On the same day, Jiang's protege, Chinese People's Political Consultative Conference Chairman Jia Qinglin, also convened a meeting. And, that morning, the Central Committee Propaganda Department held a meeting to announce arrangements for publicity work related to SARS prevention. "Instruction" was provided by Politburo Standing Committee member Li Changchun, who is not one of Jiang's coterie.

And on April 20, the CCP announced that Health Minister Zhang Wenkang and Beijing Mayor Meng Xuenong had been stripped of their party duties. It would appear that this was also decided at the meeting on April 17. In the past when the CCP has launched large-scale movements, it has implemented drastic measures at lightning speed, but this anti-SARS campaign has been characterized by foot-dragging. Obviously someone is hindering it.

On this point, one inevitably wonders what Jiang is doing, given that he stepped down at the CCP's 16th National Congress but kept his post as Chairman of the Central Military Commission and still has the last word on major issues.

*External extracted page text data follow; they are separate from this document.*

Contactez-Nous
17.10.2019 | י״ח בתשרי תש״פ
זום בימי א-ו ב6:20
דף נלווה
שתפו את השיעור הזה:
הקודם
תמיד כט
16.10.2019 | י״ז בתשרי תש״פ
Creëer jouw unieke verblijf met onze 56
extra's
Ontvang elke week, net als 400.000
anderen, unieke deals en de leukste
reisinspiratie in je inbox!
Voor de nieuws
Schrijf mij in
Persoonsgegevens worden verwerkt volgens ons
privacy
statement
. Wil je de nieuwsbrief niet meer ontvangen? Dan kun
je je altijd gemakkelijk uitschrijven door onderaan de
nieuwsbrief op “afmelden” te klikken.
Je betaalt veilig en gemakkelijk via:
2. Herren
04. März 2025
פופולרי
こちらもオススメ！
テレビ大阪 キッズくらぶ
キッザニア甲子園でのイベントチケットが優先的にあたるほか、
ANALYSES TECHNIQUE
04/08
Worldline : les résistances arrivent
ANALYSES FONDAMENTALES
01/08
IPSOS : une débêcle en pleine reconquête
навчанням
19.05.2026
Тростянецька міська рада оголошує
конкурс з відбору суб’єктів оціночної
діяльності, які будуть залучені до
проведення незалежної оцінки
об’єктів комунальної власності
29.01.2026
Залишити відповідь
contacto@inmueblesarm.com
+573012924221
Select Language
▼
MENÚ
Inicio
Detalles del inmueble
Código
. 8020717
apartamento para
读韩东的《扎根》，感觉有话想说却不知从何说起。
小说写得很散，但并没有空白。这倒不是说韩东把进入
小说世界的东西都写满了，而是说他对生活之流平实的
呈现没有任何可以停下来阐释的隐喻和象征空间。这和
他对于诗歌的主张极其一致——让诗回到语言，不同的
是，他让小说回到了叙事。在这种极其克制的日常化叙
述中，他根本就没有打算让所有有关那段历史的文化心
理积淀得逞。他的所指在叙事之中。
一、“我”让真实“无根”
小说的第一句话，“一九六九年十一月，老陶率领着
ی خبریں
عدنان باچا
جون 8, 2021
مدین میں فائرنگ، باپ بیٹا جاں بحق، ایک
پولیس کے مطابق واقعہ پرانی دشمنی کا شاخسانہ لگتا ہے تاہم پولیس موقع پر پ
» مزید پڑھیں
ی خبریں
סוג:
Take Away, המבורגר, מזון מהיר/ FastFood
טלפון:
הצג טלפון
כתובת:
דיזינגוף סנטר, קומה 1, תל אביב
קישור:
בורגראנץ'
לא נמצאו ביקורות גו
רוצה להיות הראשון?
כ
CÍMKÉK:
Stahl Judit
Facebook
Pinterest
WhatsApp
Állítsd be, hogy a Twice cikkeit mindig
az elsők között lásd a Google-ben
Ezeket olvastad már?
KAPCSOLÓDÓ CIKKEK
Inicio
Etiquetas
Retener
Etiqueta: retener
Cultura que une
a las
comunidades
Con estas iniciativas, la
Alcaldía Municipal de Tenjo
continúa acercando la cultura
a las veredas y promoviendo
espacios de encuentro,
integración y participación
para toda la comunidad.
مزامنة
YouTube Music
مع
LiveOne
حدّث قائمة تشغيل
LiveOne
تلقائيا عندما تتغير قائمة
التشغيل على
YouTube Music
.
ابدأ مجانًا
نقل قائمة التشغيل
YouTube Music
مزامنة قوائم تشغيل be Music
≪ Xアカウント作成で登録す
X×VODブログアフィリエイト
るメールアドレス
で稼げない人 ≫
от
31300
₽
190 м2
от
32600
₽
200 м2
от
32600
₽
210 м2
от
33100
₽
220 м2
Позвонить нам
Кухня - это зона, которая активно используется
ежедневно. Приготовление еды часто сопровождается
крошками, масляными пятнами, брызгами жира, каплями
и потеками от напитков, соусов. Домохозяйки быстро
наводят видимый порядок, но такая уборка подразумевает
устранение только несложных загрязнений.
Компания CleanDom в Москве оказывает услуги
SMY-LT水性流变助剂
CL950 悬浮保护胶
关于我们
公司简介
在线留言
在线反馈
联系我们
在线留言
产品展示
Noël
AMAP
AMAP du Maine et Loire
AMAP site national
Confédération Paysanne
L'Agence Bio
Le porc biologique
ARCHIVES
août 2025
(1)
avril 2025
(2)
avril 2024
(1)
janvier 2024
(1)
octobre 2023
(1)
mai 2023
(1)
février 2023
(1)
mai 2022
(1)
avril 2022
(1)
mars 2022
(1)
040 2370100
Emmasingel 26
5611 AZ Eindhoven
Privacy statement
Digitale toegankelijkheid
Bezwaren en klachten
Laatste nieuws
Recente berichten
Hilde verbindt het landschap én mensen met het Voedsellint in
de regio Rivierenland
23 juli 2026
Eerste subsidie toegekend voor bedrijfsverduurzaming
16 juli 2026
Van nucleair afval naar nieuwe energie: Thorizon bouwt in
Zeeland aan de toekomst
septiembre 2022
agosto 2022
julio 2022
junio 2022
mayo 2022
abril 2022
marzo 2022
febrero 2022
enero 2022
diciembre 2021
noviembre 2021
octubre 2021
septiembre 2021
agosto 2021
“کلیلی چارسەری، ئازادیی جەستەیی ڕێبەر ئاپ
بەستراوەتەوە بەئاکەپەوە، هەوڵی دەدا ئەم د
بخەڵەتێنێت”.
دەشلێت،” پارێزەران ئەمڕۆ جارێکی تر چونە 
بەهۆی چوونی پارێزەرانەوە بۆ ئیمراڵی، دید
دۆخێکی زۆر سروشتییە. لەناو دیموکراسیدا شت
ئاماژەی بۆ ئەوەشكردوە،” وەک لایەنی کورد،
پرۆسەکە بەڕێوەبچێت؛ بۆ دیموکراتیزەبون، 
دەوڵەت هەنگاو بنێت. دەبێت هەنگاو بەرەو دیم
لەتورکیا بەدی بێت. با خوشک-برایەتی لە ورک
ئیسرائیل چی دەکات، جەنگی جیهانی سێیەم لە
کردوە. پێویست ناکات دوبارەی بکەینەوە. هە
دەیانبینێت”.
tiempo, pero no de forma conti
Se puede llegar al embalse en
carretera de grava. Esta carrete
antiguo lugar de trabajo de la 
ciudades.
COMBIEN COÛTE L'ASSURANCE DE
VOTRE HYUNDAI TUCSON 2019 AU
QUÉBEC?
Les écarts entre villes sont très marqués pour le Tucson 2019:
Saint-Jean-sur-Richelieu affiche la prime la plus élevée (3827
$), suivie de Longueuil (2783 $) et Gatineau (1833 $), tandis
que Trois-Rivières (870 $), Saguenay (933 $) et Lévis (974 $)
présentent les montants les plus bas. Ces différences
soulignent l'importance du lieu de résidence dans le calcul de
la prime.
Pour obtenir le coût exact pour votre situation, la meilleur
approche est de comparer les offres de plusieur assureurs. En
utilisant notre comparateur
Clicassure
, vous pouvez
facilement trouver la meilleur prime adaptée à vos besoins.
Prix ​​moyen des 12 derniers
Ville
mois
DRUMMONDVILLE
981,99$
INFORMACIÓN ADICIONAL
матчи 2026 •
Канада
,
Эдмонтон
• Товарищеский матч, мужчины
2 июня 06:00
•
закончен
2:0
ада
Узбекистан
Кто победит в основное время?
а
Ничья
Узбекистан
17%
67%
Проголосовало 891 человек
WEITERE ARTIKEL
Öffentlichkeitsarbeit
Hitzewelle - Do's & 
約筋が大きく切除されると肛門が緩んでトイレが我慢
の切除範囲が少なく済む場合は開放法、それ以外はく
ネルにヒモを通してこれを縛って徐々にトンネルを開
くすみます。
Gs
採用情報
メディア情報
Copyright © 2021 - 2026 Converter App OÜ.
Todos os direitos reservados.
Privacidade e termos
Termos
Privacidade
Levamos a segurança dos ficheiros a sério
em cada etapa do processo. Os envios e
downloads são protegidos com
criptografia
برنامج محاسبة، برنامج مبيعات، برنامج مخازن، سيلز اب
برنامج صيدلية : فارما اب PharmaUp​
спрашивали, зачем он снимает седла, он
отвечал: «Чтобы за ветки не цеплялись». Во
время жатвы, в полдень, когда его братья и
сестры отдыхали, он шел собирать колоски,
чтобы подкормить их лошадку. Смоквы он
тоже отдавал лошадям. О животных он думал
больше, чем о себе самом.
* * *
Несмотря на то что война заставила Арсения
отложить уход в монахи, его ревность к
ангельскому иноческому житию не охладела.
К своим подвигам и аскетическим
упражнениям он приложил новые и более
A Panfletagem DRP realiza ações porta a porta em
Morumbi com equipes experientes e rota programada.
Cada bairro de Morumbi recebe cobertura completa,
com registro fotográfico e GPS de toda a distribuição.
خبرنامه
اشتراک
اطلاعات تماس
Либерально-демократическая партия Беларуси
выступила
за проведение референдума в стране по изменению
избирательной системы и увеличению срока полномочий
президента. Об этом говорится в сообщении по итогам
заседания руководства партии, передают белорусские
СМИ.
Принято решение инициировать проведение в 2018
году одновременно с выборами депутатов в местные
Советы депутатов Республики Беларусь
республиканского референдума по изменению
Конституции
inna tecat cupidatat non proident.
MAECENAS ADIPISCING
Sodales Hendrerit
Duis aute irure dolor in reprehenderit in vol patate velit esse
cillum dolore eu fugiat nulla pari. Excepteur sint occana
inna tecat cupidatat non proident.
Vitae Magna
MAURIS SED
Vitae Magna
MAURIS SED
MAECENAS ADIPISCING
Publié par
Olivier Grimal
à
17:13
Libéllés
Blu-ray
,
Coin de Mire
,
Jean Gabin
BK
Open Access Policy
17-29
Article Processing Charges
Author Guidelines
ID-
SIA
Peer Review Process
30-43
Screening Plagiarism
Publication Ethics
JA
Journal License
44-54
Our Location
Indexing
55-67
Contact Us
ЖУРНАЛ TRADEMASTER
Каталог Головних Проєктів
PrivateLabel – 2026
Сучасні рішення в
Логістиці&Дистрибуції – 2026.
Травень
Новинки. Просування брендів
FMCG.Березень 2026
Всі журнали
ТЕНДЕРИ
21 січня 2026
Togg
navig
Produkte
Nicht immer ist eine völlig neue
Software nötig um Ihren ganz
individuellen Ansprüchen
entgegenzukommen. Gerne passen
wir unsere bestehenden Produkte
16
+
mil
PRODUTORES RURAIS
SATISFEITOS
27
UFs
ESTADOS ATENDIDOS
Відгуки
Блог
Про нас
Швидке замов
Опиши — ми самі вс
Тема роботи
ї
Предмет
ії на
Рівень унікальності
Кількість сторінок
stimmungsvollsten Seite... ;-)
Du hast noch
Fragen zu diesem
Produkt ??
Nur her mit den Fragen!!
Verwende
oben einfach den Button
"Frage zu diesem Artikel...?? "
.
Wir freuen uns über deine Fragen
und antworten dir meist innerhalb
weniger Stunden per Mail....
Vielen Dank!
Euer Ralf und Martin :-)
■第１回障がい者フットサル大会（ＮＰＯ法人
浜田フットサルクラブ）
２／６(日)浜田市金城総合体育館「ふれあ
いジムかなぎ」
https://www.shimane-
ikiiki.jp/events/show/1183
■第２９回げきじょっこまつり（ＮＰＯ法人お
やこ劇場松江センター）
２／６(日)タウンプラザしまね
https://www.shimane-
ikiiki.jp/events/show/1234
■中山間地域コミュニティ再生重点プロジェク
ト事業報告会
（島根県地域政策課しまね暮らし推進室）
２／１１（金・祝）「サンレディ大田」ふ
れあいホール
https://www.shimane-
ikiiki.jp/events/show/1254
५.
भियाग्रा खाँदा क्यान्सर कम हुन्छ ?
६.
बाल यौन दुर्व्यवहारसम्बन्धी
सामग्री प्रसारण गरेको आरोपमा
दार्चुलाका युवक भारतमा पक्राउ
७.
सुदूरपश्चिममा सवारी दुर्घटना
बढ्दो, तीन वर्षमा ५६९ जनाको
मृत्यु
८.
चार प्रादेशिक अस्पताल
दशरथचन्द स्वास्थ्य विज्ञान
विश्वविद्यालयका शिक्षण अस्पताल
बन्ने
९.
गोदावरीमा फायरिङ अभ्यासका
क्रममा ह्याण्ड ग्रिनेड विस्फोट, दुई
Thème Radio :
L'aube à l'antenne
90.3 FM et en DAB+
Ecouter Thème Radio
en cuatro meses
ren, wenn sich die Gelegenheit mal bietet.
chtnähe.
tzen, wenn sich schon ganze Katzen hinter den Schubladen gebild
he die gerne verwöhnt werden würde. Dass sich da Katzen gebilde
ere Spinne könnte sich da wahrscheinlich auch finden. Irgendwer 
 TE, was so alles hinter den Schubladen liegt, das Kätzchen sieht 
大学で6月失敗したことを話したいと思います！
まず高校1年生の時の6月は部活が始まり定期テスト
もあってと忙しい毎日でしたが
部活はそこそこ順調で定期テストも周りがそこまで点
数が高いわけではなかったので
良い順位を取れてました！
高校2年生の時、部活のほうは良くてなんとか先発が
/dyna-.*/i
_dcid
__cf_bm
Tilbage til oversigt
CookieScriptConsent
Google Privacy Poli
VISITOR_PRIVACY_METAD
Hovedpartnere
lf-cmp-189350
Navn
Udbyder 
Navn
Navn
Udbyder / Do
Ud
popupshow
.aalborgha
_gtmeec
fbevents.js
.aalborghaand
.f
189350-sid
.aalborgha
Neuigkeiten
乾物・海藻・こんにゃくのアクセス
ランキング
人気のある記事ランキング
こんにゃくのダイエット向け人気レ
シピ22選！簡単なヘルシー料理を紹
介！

On April 21, Hu met with a delegation of US senators visiting Beijing headed by Senate Majority Leader Bill Frist. Given Jiang's love of the limelight and the great importance he attaches to Sino-US relations -- not to mention the fact that the senators had just come from Taiwan -- a meeting with Jiang should have been obligatory, but he never appeared.

On April 22, First Vice Chairman Cho Myong-rok of North Korea's National Defense Commission, visited Beijing. As chairman of the Central Military Commission, Jiang naturally should have met this soldier from an allied country, but once again he didn't appear. Where has Jiang gone?

In the April 24 edition of Hong Kong's Sing Tao Daily, a columnist by the name of Lu Jun wrote that on April 19, one of his friends was eating at a restaurant in Shanghai's Lilac Gardenwhen he saw Jiang and his wife Wang Yeping "strolling among the flowers," under the protection of bodyguards.

If one recalls that Mao Zedong frequently left Beijing for the provinces to give other leaders a chance to make mistakes before returning to punish them, then it isn't hard to guess the meaning of Jiang's seclusion in Shanghai and the muted reactions of his proteges such as Zeng Qinghong and Huang Ju on the matter of preventing SARS.

Meanwhile, the World Health Organization can find no evidence of a cover-up in Shanghai, although medical personnel have revealed to Time magazine that there has indeed been one. Apparently, more sophisticated tactics have been used in Shanghai, and with Jiang personally taking charge, they have been bolder as well. Developments in the Politburo may ultimately take a shocking turn.

Paul Lin is a political commentator based in New York.